Table 3: [Merging step] The score is calculated for each feature.
Feature	Score (Product of ranks)	Final rank
Feature 1	12	2
Feature 2	192	4
Feature 3	8	1
Feature 4	18	3

By using this method (product rank), we find that Feature 3 is the most commonly upregulated feature across all comparisons.

6.2 Overall rank calculation

The overall rank calculation can be computed using different methods. These are the methods available in the UniApp:

Product: the product of the ranks will be used.
Sum: the sum of the ranks will be used.
Median: the median of the ranks will be used.

You can try to use the three main ranking methods (Product, Sum and Media) to see if the top ranking features do not change much across the different methdods

Other methods can be used, in which the score of the meta-analysis is calculated without passing through the ranking step:

Fisher: the Fisher’s combined probability test will be used to combine the p-values of the different comparisons together. These combined p-values will be the score of the meta-analysis.
Range: the difference of the maximum and minimum original comparison values will be the score of the meta-analysis.
Standard deviation: the standard deviation of the original comparison values will be the score of the meta-analysis.
Variance: the variance of the original comparison values will be the score of the meta-analysis.
Absolute: the sum of the absolute values of the original comparison values will be the score of the meta-analysis.

7 Cluster similarity

To assess conservation of cell phenotypes, we calculate the similarity of marker feature sets using the pair-wise Jaccard similarity coefficients for all clusters/groups against all other clusters/groups. In addition, for each cluster/group, we define which features are common and specific compared to all the other groups.

7.1 Jaccard similarity score

The Jaccard similarity coefficient is defined as the size of the intersection divided by the size of the union of sets:

Where J is the Jaccard index and A and B are two sets of marker features.

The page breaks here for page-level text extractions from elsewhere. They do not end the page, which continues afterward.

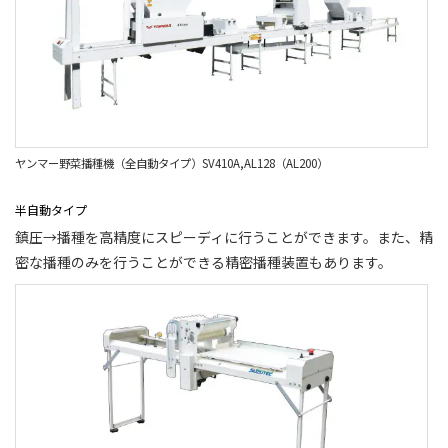
ヤンマー野菜播種機（全自動タイプ）SV410A,AL128（AL200）
半自動タイプ
鎮圧→播種を高精度にスピーディに行うことができます。また、精
密な播種のみを行うことができる精密播種装置もあります。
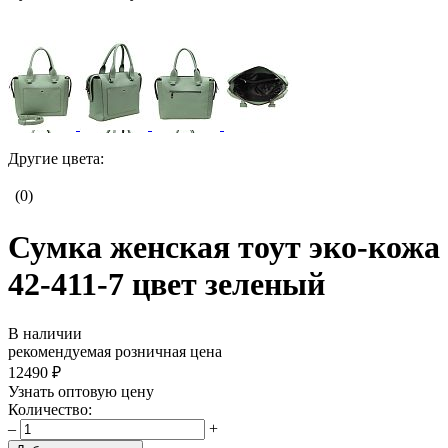
Другие цвета:
(0)
Сумка женская тоут эко-кожа
42-411-7 цвет зеленый
В наличии
рекомендуемая розничная цена
12490 ₽
Узнать оптовую цену
Количество:
–
+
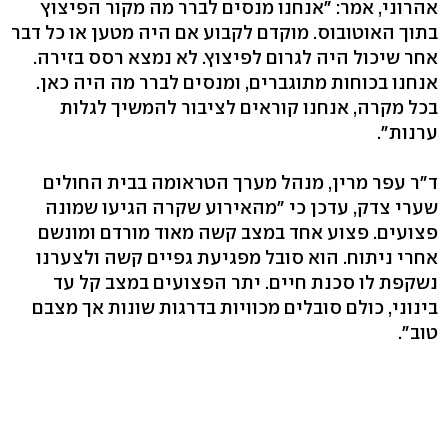
אהרוני, אמר: "אנחנו מנסים לברר מה מקור הפיצוץ
בתוך האוטובוס. מוקדם לקבוע אם היה מטען או כל דבר
אחר שיכול היה לגרום לפיצוץ. לא נמצא רסס בזירה.
אנחנו בכוחות מתוגברים, ומנסים לברר מה היה כאן.
בכל מקרה, אנחנו קוראים לציבור להמשיך לגלות
ערנות".
ד"ר עפר מרין, מנהל מערך הטראומה בבית החולים
שערי צדק, עדכן כי "מהאירוע שקרה הגיעו שמונה
פצועים. פצוע אחד במצב קשה מאוד מורדם ומונשם
אחרי ניתוח. הוא סובל מפגיעת גפיים קשה ולצערנו
נשקפת לו סכנת חיים. יתר הפצועים במצב קל עד
בינוני, כולם סובלים מכוויות בדרגות שונות אך מצבם
טוב".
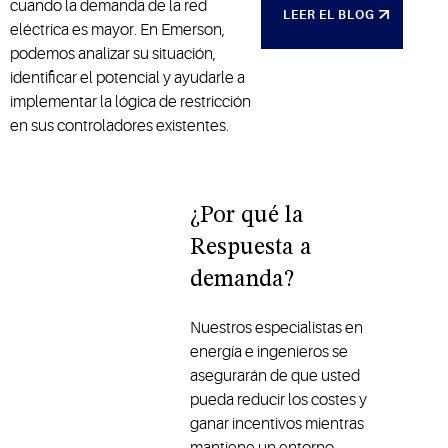
cuando la demanda de la red
LEER EL BLOG
eléctrica es mayor. En Emerson,
podemos analizar su situación,
identificar el potencial y ayudarle a
implementar la lógica de restricción
en sus controladores existentes.
¿Por qué la
Respuesta a
demanda?
Nuestros especialistas en
energía e ingenieros se
asegurarán de que usted
pueda reducir los costes y
ganar incentivos mientras
mantiene un entorno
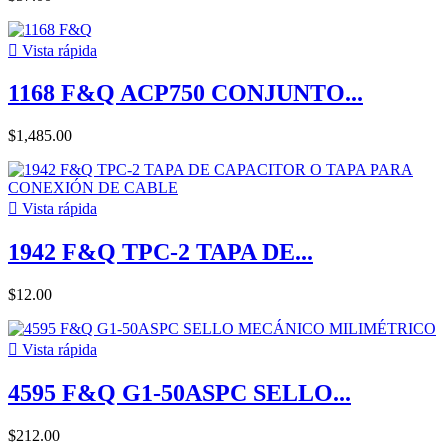

Vista rápida
1168 F&Q ACP750 CONJUNTO...
$1,485.00

Vista rápida
1942 F&Q TPC-2 TAPA DE...
$12.00

Vista rápida
4595 F&Q G1-50ASPC SELLO...
$212.00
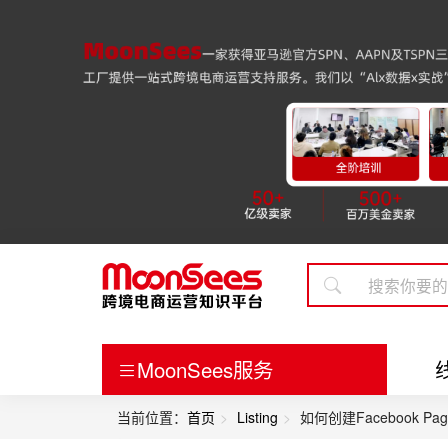
MoonSees服务
当前位置：
首页
Listing
如何创建Facebook 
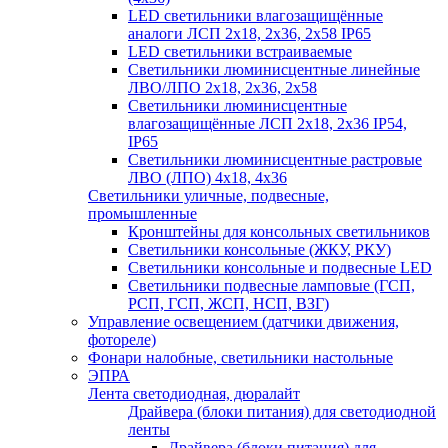
LED светильники влагозащищённые
аналоги ЛСП 2х18, 2х36, 2х58 IP65
LED светильники встраиваемые
Светильники люминисцентные линейные
ЛВО/ЛПО 2х18, 2х36, 2х58
Светильники люминисцентные
влагозащищённые ЛСП 2х18, 2х36 IP54,
IP65
Светильники люминисцентные растровые
ЛВО (ЛПО) 4х18, 4х36
Светильники уличные, подвесные,
промышленные
Кронштейны для консольных светильников
Светильники консольные (ЖКУ, РКУ)
Светильники консольные и подвесные LED
Светильники подвесные ламповые (ГСП,
РСП, ГСП, ЖСП, НСП, ВЗГ)
Управление освещением (датчики движения,
фотореле)
Фонари налобные, светильники настольные
ЭПРА
Лента светодиодная, дюралайт
Драйвера (блоки питания) для светодиодной
ленты
Драйвера (блоки питания) для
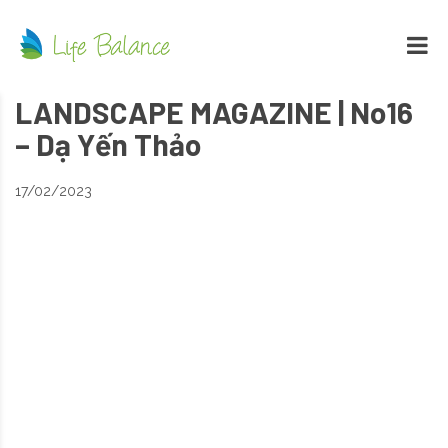
LANDSCAPE MAGAZINE | No16
– Dạ Yến Thảo
17/02/2023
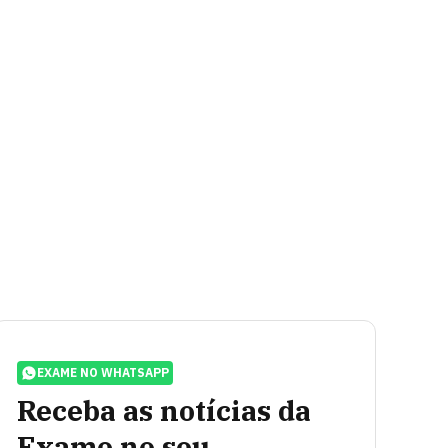
EXAME NO WHATSAPP
Receba as notícias da
Exame no seu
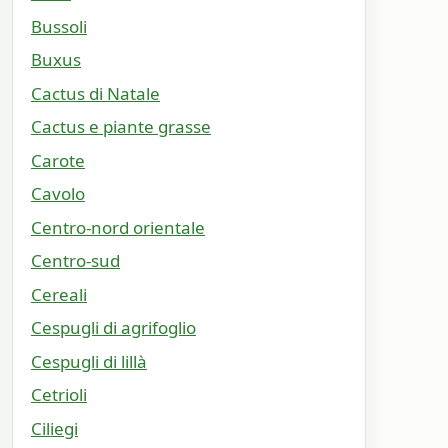
Bussoli
Buxus
Cactus di Natale
Cactus e piante grasse
Carote
Cavolo
Centro-nord orientale
Centro-sud
Cereali
Cespugli di agrifoglio
Cespugli di lillà
Cetrioli
Ciliegi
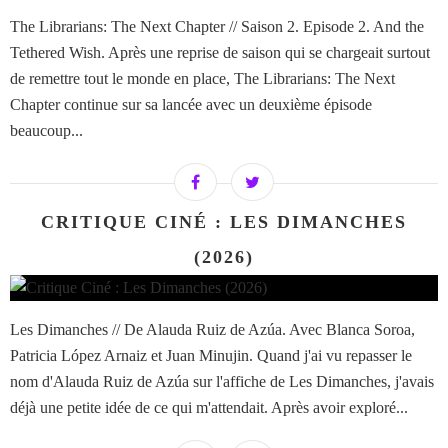
The Librarians: The Next Chapter // Saison 2. Episode 2. And the
Tethered Wish. Après une reprise de saison qui se chargeait surtout
de remettre tout le monde en place, The Librarians: The Next
Chapter continue sur sa lancée avec un deuxième épisode
beaucoup...
CRITIQUE CINÉ : LES DIMANCHES
(2026)
Les Dimanches // De Alauda Ruiz de Azúa. Avec Blanca Soroa,
Patricia López Arnaiz et Juan Minujin. Quand j'ai vu repasser le
nom d'Alauda Ruiz de Azúa sur l'affiche de Les Dimanches, j'avais
déjà une petite idée de ce qui m'attendait. Après avoir exploré...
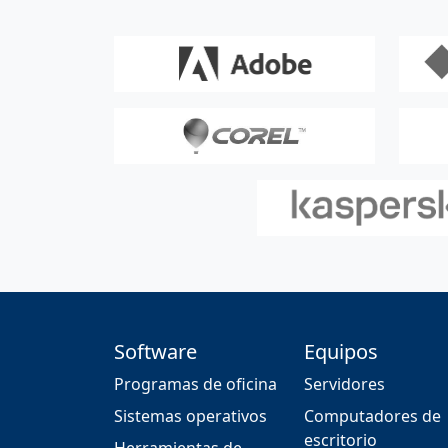
Software
Equipos
Programas de oficina
Servidores
Sistemas operativos
Computadores de
escritorio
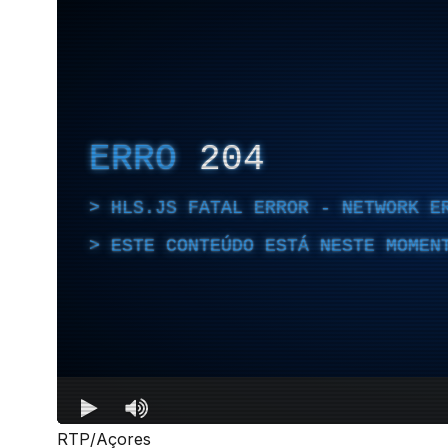
RTP/Açores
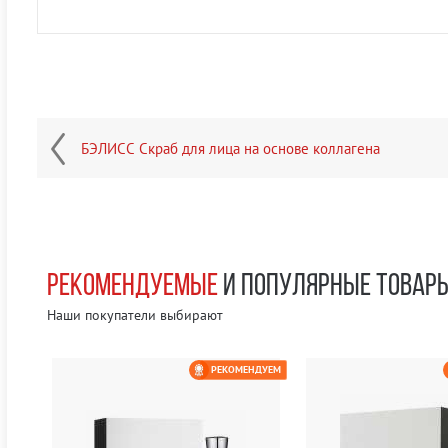
БЭЛИСС Скраб для лица на основе коллагена
РЕКОМЕНДУЕМЫЕ
И ПОПУЛЯРНЫЕ ТОВАР
Наши покупатели выбирают
ЕМ
РЕКОМЕНДУЕМ
0 РУБ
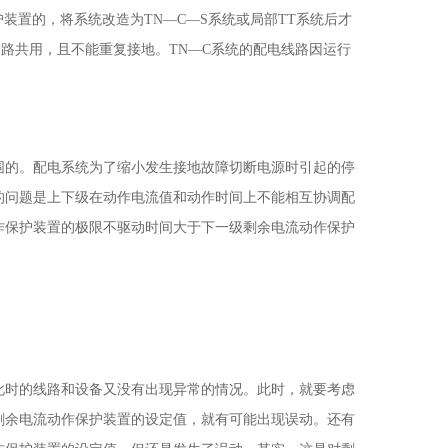
装置的，将系统改造为TN—C—S系统或局部TT系统后才
路共用，且不能重复接地。TN—C系统的配电线路因运行
。
围的。配电系统为了缩小发生接地故障切断电源时引起的停
的问题是上下级在动作电流值和动作时间上不能相互协调配
作保护装置的极限不驱动时间大于下一级剩余电流动作保护
此时的线路和设备又没有出现异常的情况。此时，就要考虑
剩余电流动作保护装置的设定值，就有可能出现误动。还有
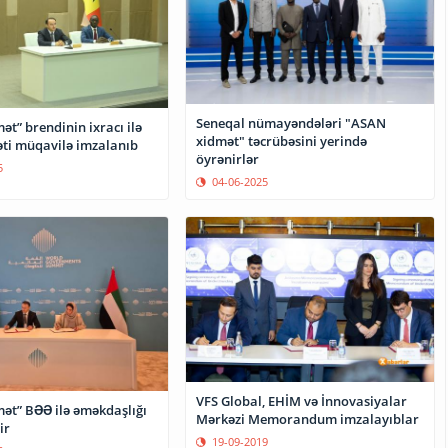
Seneqal nümayəndələri "ASAN
t” brendinin ixracı ilə
xidmət" təcrübəsini yerində
əti müqavilə imzalanıb
öyrənirlər
5
04-06-2025
VFS Global, EHİM və İnnovasiyalar
ət” BƏƏ ilə əməkdaşlığı
Mərkəzi Memorandum imzalayıblar
ir
19-09-2019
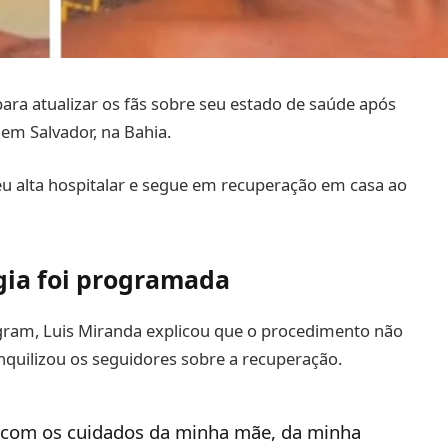
para atualizar os fãs sobre seu estado de saúde após
 em Salvador, na Bahia.
beu alta hospitalar e segue em recuperação em casa ao
rgia foi programada
agram, Luis Miranda explicou que o procedimento não
quilizou os seguidores sobre a recuperação.
 com os cuidados da minha mãe, da minha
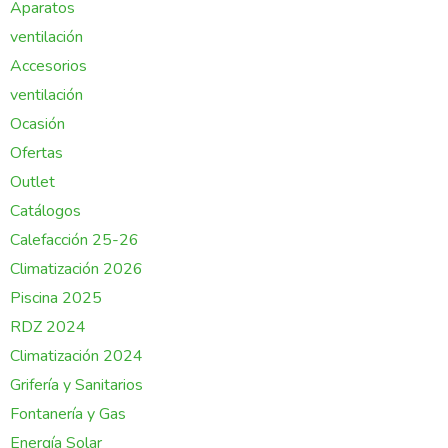
Aparatos
ventilación
Accesorios
ventilación
Ocasión
Ofertas
Outlet
Catálogos
Calefacción 25-26
Climatización 2026
Piscina 2025
RDZ 2024
Climatización 2024
Grifería y Sanitarios
Fontanería y Gas
Energía Solar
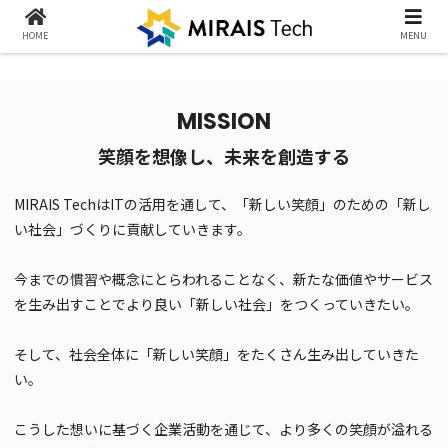
HOME
MENU
MISSION
笑顔を想像し、未来を創造する
MIRAIS TechはITの活用を通して、「新しい笑顔」のための「新し
い社会」づくりに貢献していきます。
今までの慣習や概念にとらわれることなく、新たな価値やサービス
を生み出すことでより良い「新しい社会」をつくっていきたい。
そして、社会全体に「新しい笑顔」をたくさん生み出していきた
い。
こうした想いに基づく企業活動を通じて、より多くの笑顔が溢れる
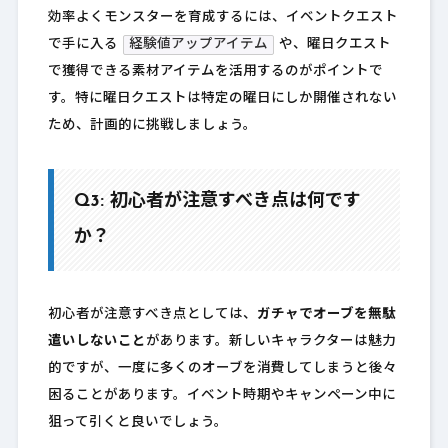
効率よくモンスターを育成するには、イベントクエスト
で手に入る
経験値アップアイテム
や、曜日クエスト
で獲得できる素材アイテムを活用するのがポイントで
す。特に曜日クエストは特定の曜日にしか開催されない
ため、計画的に挑戦しましょう。
Q3: 初心者が注意すべき点は何です
か？
初心者が注意すべき点としては、
ガチャでオーブを無駄
遣いしないこと
があります。新しいキャラクターは魅力
的ですが、一度に多くのオーブを消費してしまうと後々
困ることがあります。イベント時期やキャンペーン中に
狙って引くと良いでしょう。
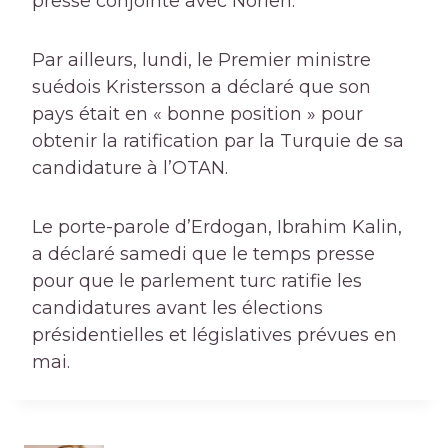
presse conjointe avec Norlen.
Par ailleurs, lundi, le Premier ministre
suédois Kristersson a déclaré que son
pays était en « bonne position » pour
obtenir la ratification par la Turquie de sa
candidature à l’OTAN.
Le porte-parole d’Erdogan, Ibrahim Kalin,
a déclaré samedi que le temps presse
pour que le parlement turc ratifie les
candidatures avant les élections
présidentielles et législatives prévues en
mai.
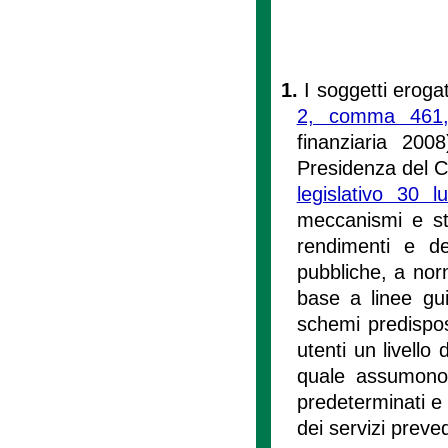
1.
I soggetti erogat
2, comma 461,
finanziaria 200
Presidenza del Con
legislativo 30 
meccanismi e str
rendimenti e dei
pubbliche, a nor
base a linee gui
schemi predispost
utenti un livello 
quale assumono n
predeterminati e c
dei servizi preved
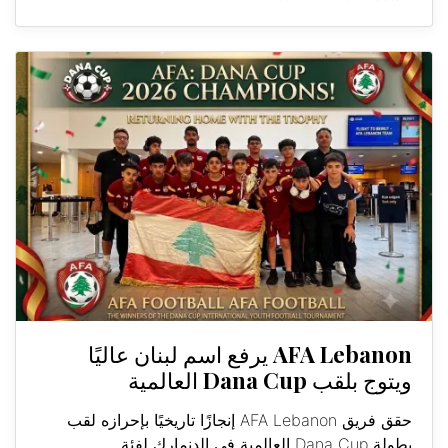
AFA Lebanon يرفع اسم لبنان عاليًا
ويتوج بلقب Dana Cup العالمية
حقق فريق AFA Lebanon إنجازًا تاريخيًا بإحرازه لقب
بطولة Dana Cup العالمية في الدنمارك لفئة...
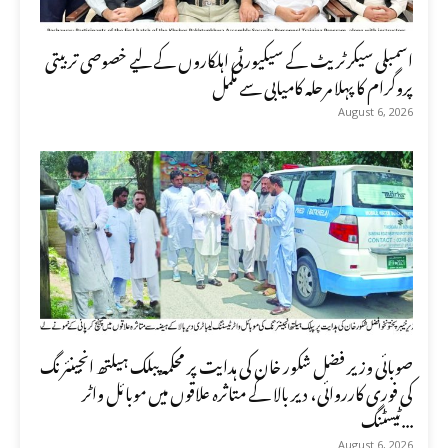
اسمبلی سیکرٹریٹ کے سیکیورٹی اہلکاروں کے لیے خصوصی تربیتی
پروگرام کا پہلا مرحلہ کامیابی سے مکمل
August 6, 2026
صوبائی وزیر فضل شکور خان کی ہدایت پر محکمہ پبلک ہیلتھ انجینئرنگ
کی فوری کارروائی، دیر بالا کے متاثرہ علاقوں میں موبائل واٹر
ٹیسٹنگ...
August 6, 2026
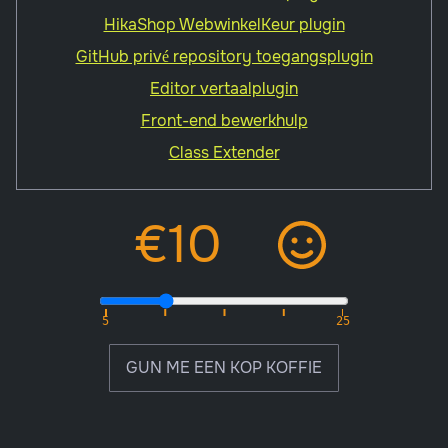
HikaShop WebwinkelKeur plugin
GitHub privé repository toegangsplugin
Editor vertaalplugin
Front-end bewerkhulp
Class Extender
GUN ME EEN KOP KOFFIE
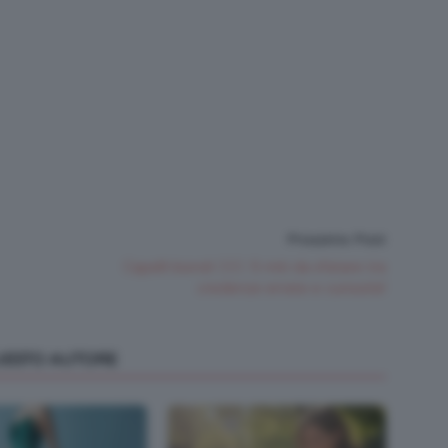
Prossimo Post
Capelli biondi 👱🏻‍♀️: 5 miti da sfatare tra
credenze errate e curiosità!
QUESTO AUTORE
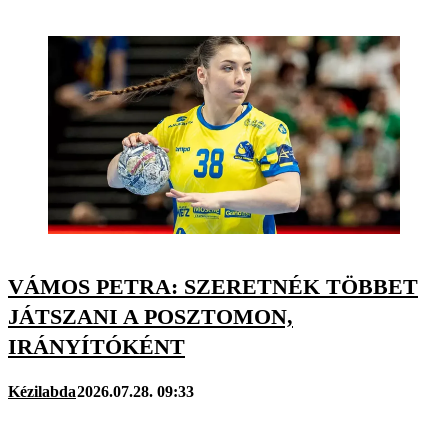
VÁMOS PETRA: SZERETNÉK TÖBBET
JÁTSZANI A POSZTOMON,
IRÁNYÍTÓKÉNT
Kézilabda
2026.07.28. 09:33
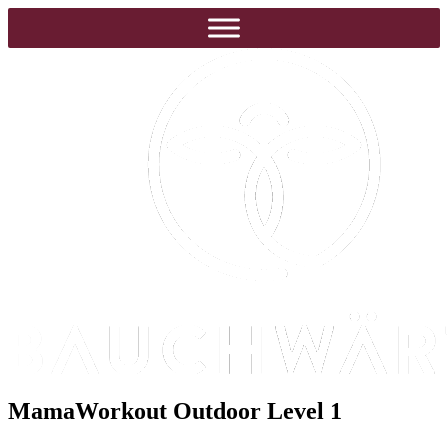
MamaWorkout Outdoor Level 1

This enables us to create a similarity score matrix (which is similar to a correlation matrix):

Table 4: The Jaccard similarity matrix.
Observation	Cluster A	Cluster B	Cluster C
Cluster A	1.00	0.75	0.01
Cluster B	0.75	1.00	0.21
Cluster C	0.01	0.21	1.00

For visualization purpose, we perform principal component analysis (PCA) on the Jaccard similarity matrix. The first two components are used to visually check how the clusters/groups similar to each other.

7.2 Congruent features

For each cluster/group, we define which features are common and specific compared to all the other clusters/groups. This is done simply by counting how many features are common between the same clusters in different datasets/comparisons, and by calculating the median rank for each feature.

First, we compute the markers set for each datasets:

Table 5: The marker set for each cluster in each dataset (dataset 1 is D1, dataset 2 is D2, dataset 3 is D3).
Rank	Cluster A in D1	Cluster A in D2	Cluster A in D3
1	Feature 1	Feature 2	Feature 9
2	Feature 2	Feature 1	Feature 10
3	Feature 5	Feature 3	Feature 11
4	Feature 6	Feature 4	Feature 1
5	Feature 7	Feature 8	Feature 12

Then we calculate:

The occurence (in percentage) of each feature for each cluster/group.
The median rank for each feature.

For example, in this case where we considere Cluster A, Feature 1 has a median rank of 2, and it occurs 100% of the times across the three datasets.

The features that have a high occurence and low (better) median rank are the features that are specific to the cluster, while the features that have low occurence and high (worse) rank are the features that are non specific to the cluster.